I must have been about ten or eleven when I first met him and I immediately liked him. He took me under his wing at a time when my own family was breaking apart. He used to tell me stories sitting on the front porch and I was fascinated by this man’s wisdom. My father’s drunken outlook on life didn’t impress me a whole lot and my mother was busy taking care both of him and four children. John lived alone and was regarded as odd by the locals. That he talked to the dead didn’t exactly improve his status in the neighborhood and my parents forbade me to visit him. I had, however, a will of my own so I took every chance I had to sneak up to the cottage in the woods to listen to my friend’s stories.
I remember when some local juvenile delinquents burnt down his barn. I asked him what he planned to do about it.
“I can either rebuild the barn or I can do without it,” he said.
“I mean, are you going to get the guys?”
John was a big, strong man and I’d heard that he was quite a fighter when he was young.
“No,” he said. “Why would I want to do that?”
He sat himself down on a chair that creaked alarmingly under the weight of the old man.
“Don’t you want revenge?”
“No, I don’t want revenge. I don’t know what that is,” he said.
“It’s when you beat them up”.
“I see. And what would I gain from that?”
“Justice,” I continued. “If you want justice, you have to go after them.”
“I leave justice to the Great Spirit,” he explained calmly.
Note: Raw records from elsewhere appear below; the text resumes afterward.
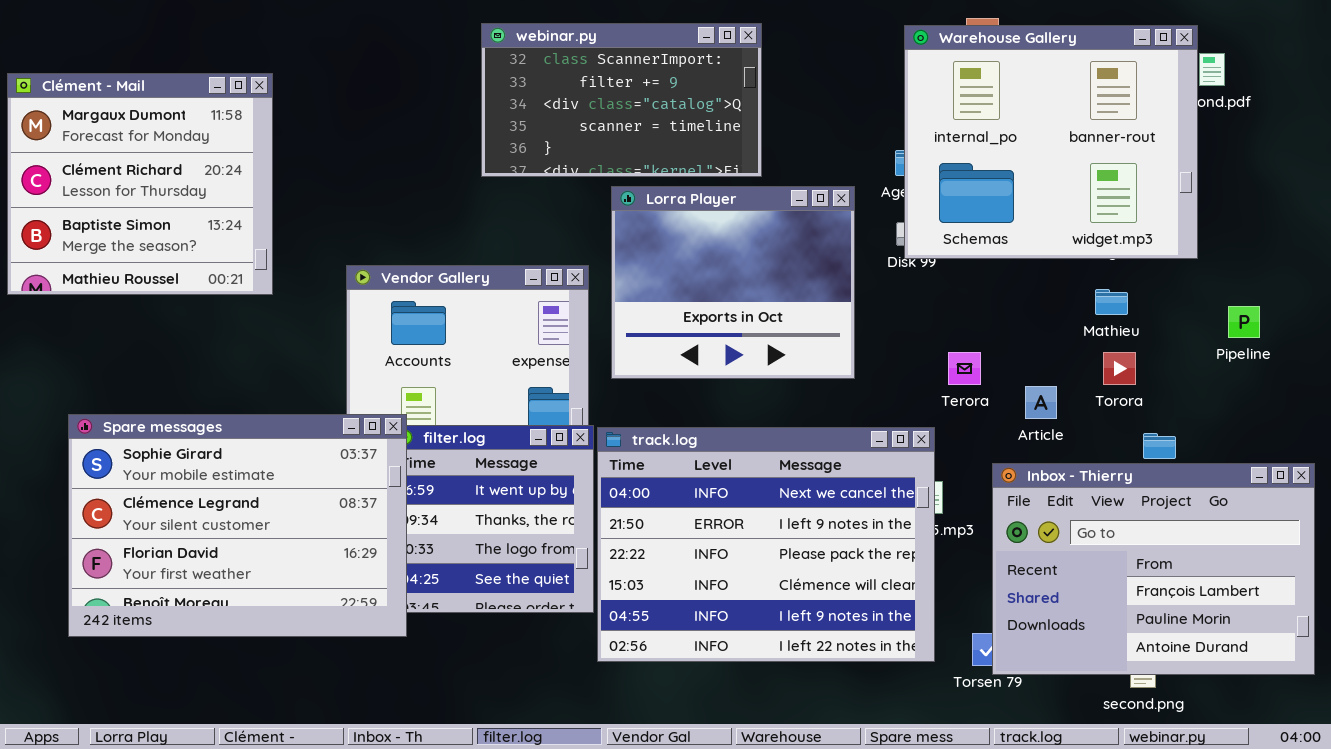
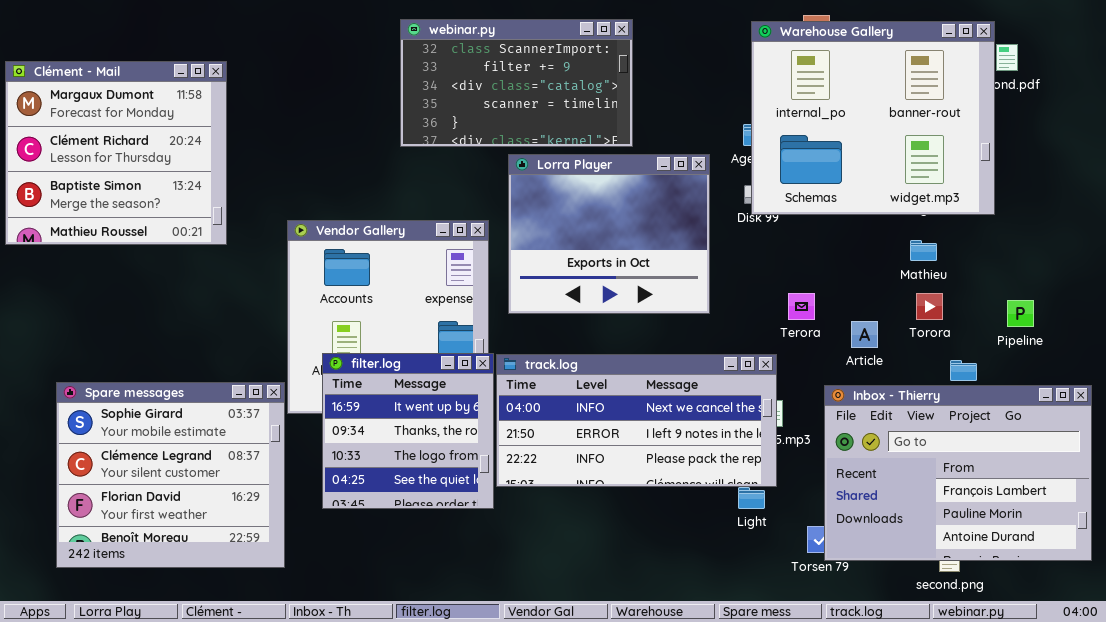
Pipeline: [1228,306,1260,338] -> [1007,300,1034,327], moved
Spare messages: [68,414,407,637] -> [56,382,285,568], moved, resized
track.log: [597,427,935,662] -> [496,354,777,487], resized

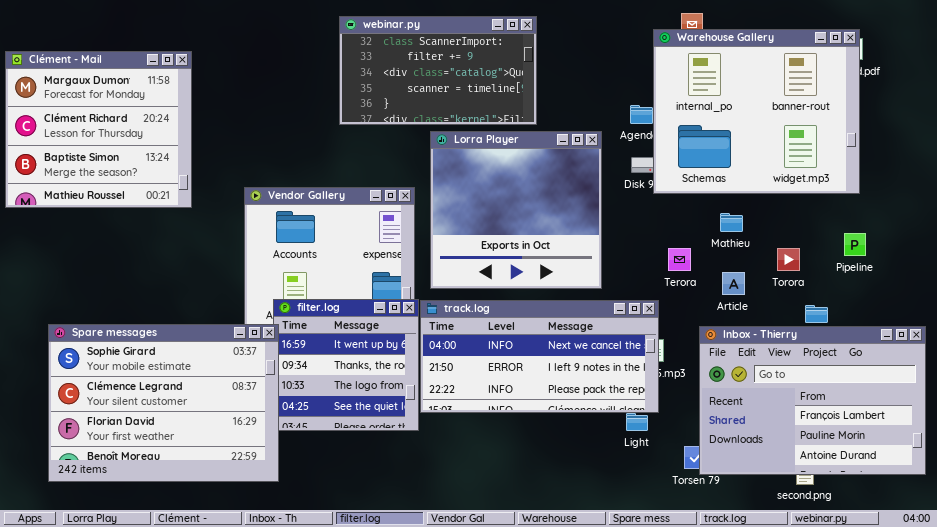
Warehouse Gallery: [751,21,995,215] -> [653,29,860,194], moved
Lorra Player: [508,154,710,314] -> [430,131,602,289], resized
Mathieu: [910,240,937,261] -> [720,213,743,232], moved
Pipeline: [1007,300,1034,327] -> [844,233,866,256], moved
Spare messages: [56,382,285,568] -> [48,324,279,482], resized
“Will the Spirit punish them?”
“No, the Great Spirit has devised it such that they will punish themselves.”
“I’ve never seen anyone punish himself.”
“Look John, I will let you in on a secret.” He lowered his voice and looked around to see if anyone was listening, which of course there wasn’t. That gesture was designed to make me curious, and it worked.
“You know I talk to people that you call dead,” he said, “but do you know what they say when the come to talk to me?”
“No, what do they say?”
“They say ‘Forgive me’.”
“Do they ask for forgiveness?”
“Yes, they sure do. Not everyone but far too many. And do you know who are the saddest of all people that come to me from Spirit?”
“No, who are they?”
“The saddest are the perpetrators. Not the victims. You see, one day we will all see what we have done while we walked on earth, and we will see it with our spirit eyes, and then we will realize that what we have done, we have done to ourselves. In heaven there are no divisions between us. We are all part of one great soul.”
He looked at me to make sure I was paying attention.
“We will have to forgive others which is easy,” he said, “but we will also have to forgive ourselves and that is much, much harder.”
That was the last time we spoke. The next day my family was split apart and myself and my younger brother Robert were sent to our aunt Betty to live with her. Even though I never saw Big Bear again, the memories of the wise old man never left me.
I skipped the church service. I worked in his garden instead, because I realized that John was not in a church or in the ground. He was in heaven, and I think he was smiling down at me.